Strategi diversifikasi pasar ke lebih dari 80 negara menjadi kunci perusahaan bertahan di tengah lonjakan biaya logistik dan fluktuasi kurs.

Dampak paling terasa justru datang dari sektor pengiriman.

Biaya logistik menuju sejumlah negara di Timur Tengah melonjak drastis akibat perang AS-Iran, bahkan mencapai delapan kali lipat dibandingkan kondisi normal.

"Bahkan kami ada beberapa kontainer tuna kaleng yang nyantol di Timur Tengah. Sudah sekitar 10 bulan belum keluar dari port," kata Marketing Director PT Pasific Masami Indonesia, Sherly Indrawati Aminoto Kho kepada SURYA.co.id, Sabtu (4/7/2026).

Biaya Pengiriman Melonjak

Sebelum konflik memanas, biaya pengiriman ke kawasan tersebut berkisar 700 dolar AS per kontainer.

Kini ongkosnya menembus sekitar 5.000 dolar AS per kontainer.

Meski demikian, Sherly menegaskan hambatan distribusi ke Timur Tengah belum memberikan dampak signifikan terhadap kinerja ekspor perusahaan.

Pasalnya, PT Pasific Masami Indonesia telah memperluas pasar ekspor ke lebih dari 80 negara yang tersebar di Asia, Australia, Amerika, Eropa, hingga Afrika.

"Karena diversifikasi market. Pasar kami bukan cuman Timur Tengah. Jadi memang agak agak tersendat nih. Tapi di negara lain aman," kata dia.

Impor Bahan Baku Pakai Dolar AS

Selain tantangan logistik, pelemahan nilai tukar rupiah terhadap dolar AS juga belum memberikan keuntungan maupun kerugian yang berarti bagi perusahaan.

Hal itu karena PT Pasific Masami Indonesia tidak hanya mengekspor produk jadi, tetapi juga masih mengimpor sebagian bahan baku menggunakan dolar AS.

Bahan baku yang diimpor meliputi ikan dan wadah kaleng. Impor ikan dilakukan karena pasokan hasil tangkapan nelayan di Banyuwangi maupun daerah lain di Indonesia belum mampu memenuhi kebutuhan produksi pabrik.

Sementara itu, wadah kaleng selama ini juga didatangkan dari luar negeri karena belum tersedia produsen dalam negeri yang dapat memenuhi kebutuhan perusahaan.

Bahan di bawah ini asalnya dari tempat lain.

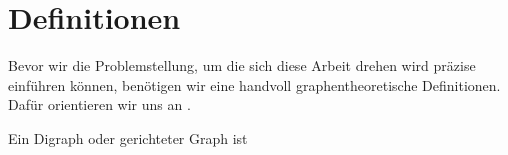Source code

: \chapter{Definitionen}
\label{chapter:definitions}

Bevor wir die Problemstellung, um die sich diese Arbeit drehen wird präzise
einführen können, benötigen wir eine handvoll graphentheoretische Definitionen.
Dafür orientieren wir uns an \cite[Chapter 1]{GraphsNetworks}.

\begin{definition}[Digraph]
    Ein Digraph oder gerichteter Graph ist 
\end{definition}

"Kalau misal ikannya dari Indonesia, kalengnya dari Indonesia, lalu dijual pakai dolar saat dolar menguat, untungnya nambah. Sementara di sisi lain, ikan juga harus impor yang juga pakai dolar. Jadi pengaruhnya tidak begitu terasa," ujar Sherly.

Pabrik Pembuatan Wadah Kaleng

Ketergantungan terhadap impor wadah kaleng itu mulai berkurang setelah perusahaan berkonsinyasi dengan perusahaan asal Indonesia dan China untuk meresmikan operasional pabrik pembuatan wadah kaleng di Kecamatan Muncar pada Jumat (3/7/2026).

Kehadiran pabrik tersebut diharapkan mampu memperkuat rantai pasok industri pengolahan ikan di Banyuwangi.

Di tengah berbagai tantangan global, PT Pasific Masami Indonesia tetap melanjutkan ekspornya.

Pada Jumat (3/7/2026), perusahaan kembali mengirimkan 10 kontainer ikan kaleng ke 10 negara dengan nilai ekspor mencapai Rp10 miliar. Pelepasan ekspor secara simbolis dilakukan oleh Gubernur Jawa Timur Khofifah Indar Parawansa.